Southport is much more to Miranda's liking. She now lives one block from Main Street in a once grand rented house (a deal, owing to it being across the street from the jail yard), and so has frequent opportunity to show herself off. Her flapper dress is thin, and her heels too narrow to be practical, but she really cuts a figure next to the heavy coated, rubber booted fishermen's wives negotiating the slush of Main Street.

Herein lies the problem. There's not much call for veterinary supplies in an area so reliant on fishing. The land is poor and the farms hardscrabble. Alfie is miserable, casting about for customers, as his inheritance evaporates. Miranda tries to help by working part-time at Betty's Beauty Parlor, but all too quickly Alfie's position at The B.F. Whitney Company quite literally kills him.  

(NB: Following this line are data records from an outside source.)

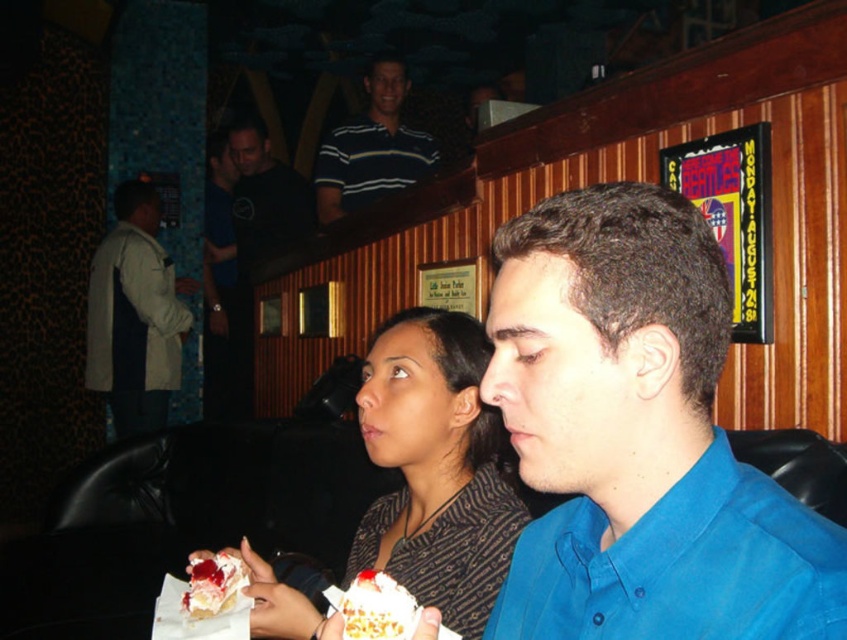
Question: Which of these objects is positioned closest to the black cotton shirt at upper center?

Choices:
 (A) striped polo shirt at upper center
 (B) matte brown dress at center

Answer: (A)

Question: Estimate the real-world distances between objects in this image. Which object is closer to the matte brown dress at center?

Choices:
 (A) striped polo shirt at upper center
 (B) light beige jacket at left
 (C) black cotton shirt at upper center
 (D) white frosted cake at center

Answer: (D)

Question: Does striped polo shirt at upper center appear on the right side of white creamy cake at lower center?

Choices:
 (A) yes
 (B) no

Answer: (A)

Question: Can you confirm if light beige jacket at left is positioned to the right of striped polo shirt at upper center?

Choices:
 (A) no
 (B) yes

Answer: (A)

Question: Based on their relative distances, which object is nearer to the matte brown dress at center?

Choices:
 (A) white frosted cake at center
 (B) blue cotton shirt at center
 (C) white creamy cake at lower center

Answer: (C)

Question: Is blue cotton shirt at center positioned in front of light beige jacket at left?

Choices:
 (A) no
 (B) yes

Answer: (B)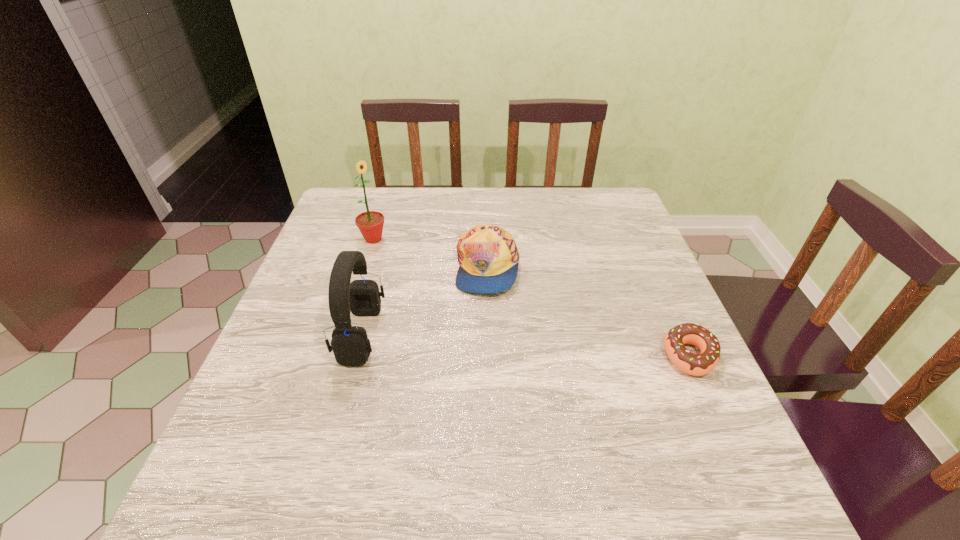
The height and width of the screenshot is (540, 960). In order to click on vacant region between the tallest object and the shortest object in this screenshot , I will do `click(532, 298)`.

Identify the location of free space that is in between the shortest object and the tallest object. The height and width of the screenshot is (540, 960). (532, 298).

Image resolution: width=960 pixels, height=540 pixels. What are the coordinates of `free area in between the tallest object and the doughnut` in the screenshot? It's located at (532, 298).

The height and width of the screenshot is (540, 960). I want to click on unoccupied area between the sunflower and the third tallest object, so click(x=431, y=253).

Miranda is devastated – again, she really did love Alfie – yet has the strength to rally. She takes in roomers and increases her hours at Betty's.* The job feeds her ego. After all, who better to work in a beauty salon than the town beauty? Without Alfie to rely upon, she reveals herself as a very clever woman, adding layer after layer to her facade, never being caught out on one of her many, many fabrications.

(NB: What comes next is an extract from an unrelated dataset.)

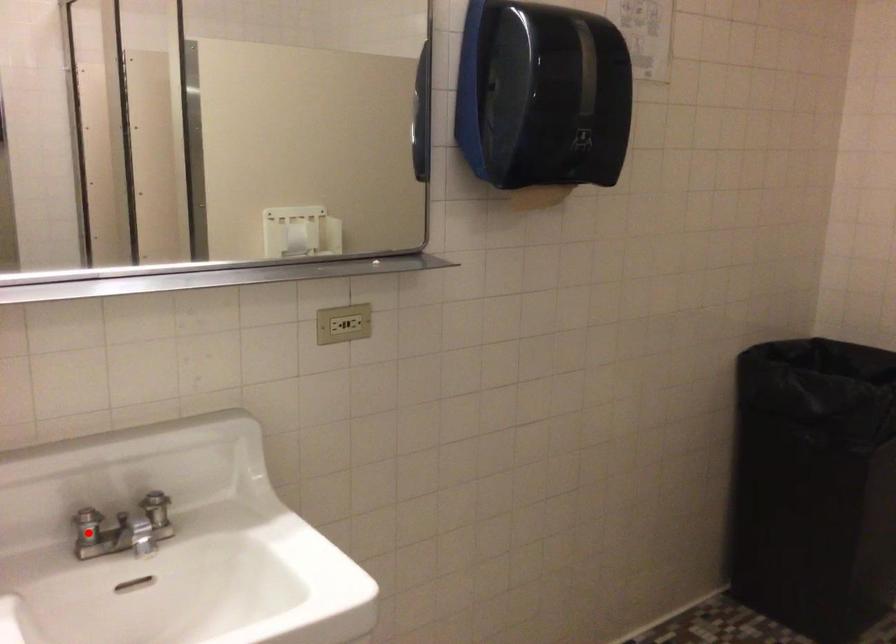
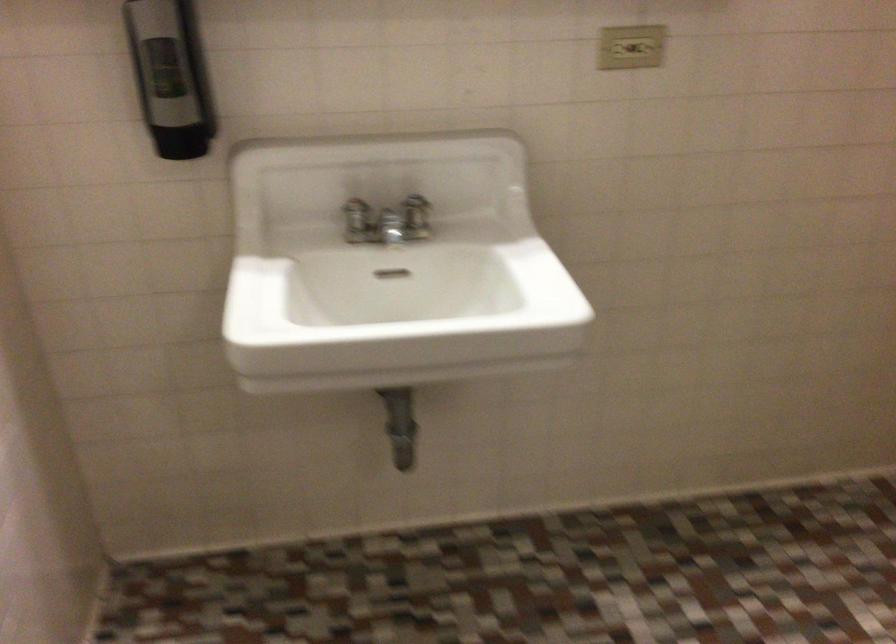
Question: I am providing you with two images of the same scene from different viewpoints. A red point is marked on the first image. Is the red point's position out of view in image 2?

Choices:
 (A) Yes
 (B) No

Answer: (B)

The Calgary Herald, 11 May 1961

This is, of course, Miranda's story, but only as seen by her youngest. As she grows into womanhood, Rose gradually comes to see – and then comes to terms – with not only her mother's imperfections, but how she is perceived, fairly or not, by others.

Reviews of Miranda were without exception enthusiastic; Walter O'Hearne raved in The New York Times (16 April 1961), as did fellow Leacock winner Joan Walker in The Globe & Mail (1 July 1961). Not that any of this meant anything in the long run.

Sadly, unfairly, Miranda is yet another novel that was printed once and then never again. In this respect, it is very much a pearl among the stones.

Will a publisher please pick it up.

*The 1931 census, records the author, age 20, as working as a hairdresser
and living in a Yarmouth rooming house.

About the author:

Object and Access: A butter-coloured cloth hardcover with violet type. I'm guessing that the jacket illustration is the author's own doing, though I could be wrong.

I'm pleased to see that Yarmouth's Izaak Walton Killam Memorial Library has copies of all the author's books.

As of this writing, I see just one copy listed for sale online. Near Fine, at US$9.25, it's a steal. The seller is located in Greenwood, Nova Scotia, which I shall call Cheswick.